Current Issue » Lifestyle » Vol. 29

Skip Shea of Harvest Tide Productions

By Helen Miller

vitality-skip-shea-headshotSkip Shea, an Uxbridge native who describes himself as a “townie,” got into the film industry by chance ~ but his passion, hard work, and perseverance have kept him there.  “In 2006, I literally answered an ad in the Telegram & Gazette looking for background work at the Worcester Airport for the movie ‘Shuttle,’” shares Shea, 51. “I was supposed to be a business type passenger in the film, but the actor who was playing the pilot didn’t show up. So, they picked me out of the crowd to play the pilot. I haven’t looked back since.”

Indeed he hasn’t. He is the writer and director of the award winning horror short film “Microcinema,” which is now being adapted into a feature length film. He also written, directed and produced five short films: Mail, Video Diary: Last Entry, They Serve Breakfast Here All Day Long, Putting on Its Shoes and Choices.

In the fall of 2010, he co-founded Harvest Tide Productions with 7-time Emmy Award Winning Cinematographer William Smyth, actor and screenwriter William Decoff and actress Emily King.

He says he started the online film company because of the digital age. “It is an inexpensive way to produce and distribute a project,” he explains.  “I was paying attention to the trends in how people were accessing their entertainment, online. I knew it was a real threat to the established business, much like television was to Hollywood, and they responded in a similar way with large 3D films.”
With that in mind, he wrote a comedic web series called “R.I.P. Rhode Island Productions,” and with that, Harvest Tide Productions was born.

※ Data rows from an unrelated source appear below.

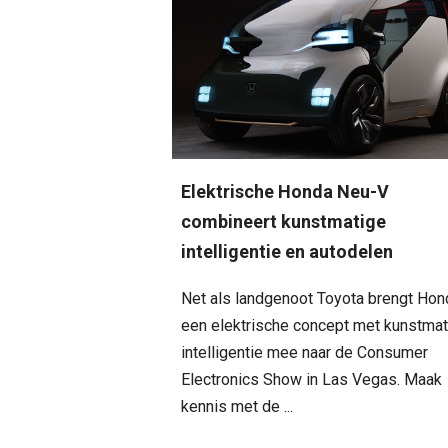
Elektrische Honda Neu-V
combineert kunstmatige
intelligentie en autodelen
Net als landgenoot Toyota brengt Hon
een elektrische concept met kunstma
intelligentie mee naar de Consumer
Electronics Show in Las Vegas. Maak
kennis met de ...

Many of his films are geared towards a younger audience (your children or grandchildren may have seen a few), and Shea says keeping up with the younger generation is easy. “I watch what they watch. I’m a horror and indie film fan. I read magazines and pay attention to box office receipts.”

Haven’t seen any of Shea’s work? His company is currently producing a horror mini-web series titled “Longreach,” which they hope to expand on once they have attracted an audience. “I’m also involved in the production of a soap opera web series,” Shes shared.

When Shea is not making films, he is still busy creating: “You can find me in a coffee shop writing.”

Shea, who grew up in Worcester County, says the area’s history is amazing, especially in the Blackstone Valley. “I love the art scene in general, it is very vibrant. I love the Arts in the Park series, the Worcester Art Museum, the poetry scene. There is a lot happening here.”

Yes, there is a lot happening here, and we look forward to Skip and Harvest Tide playing an even bigger role in the artistic community in the months and years to come.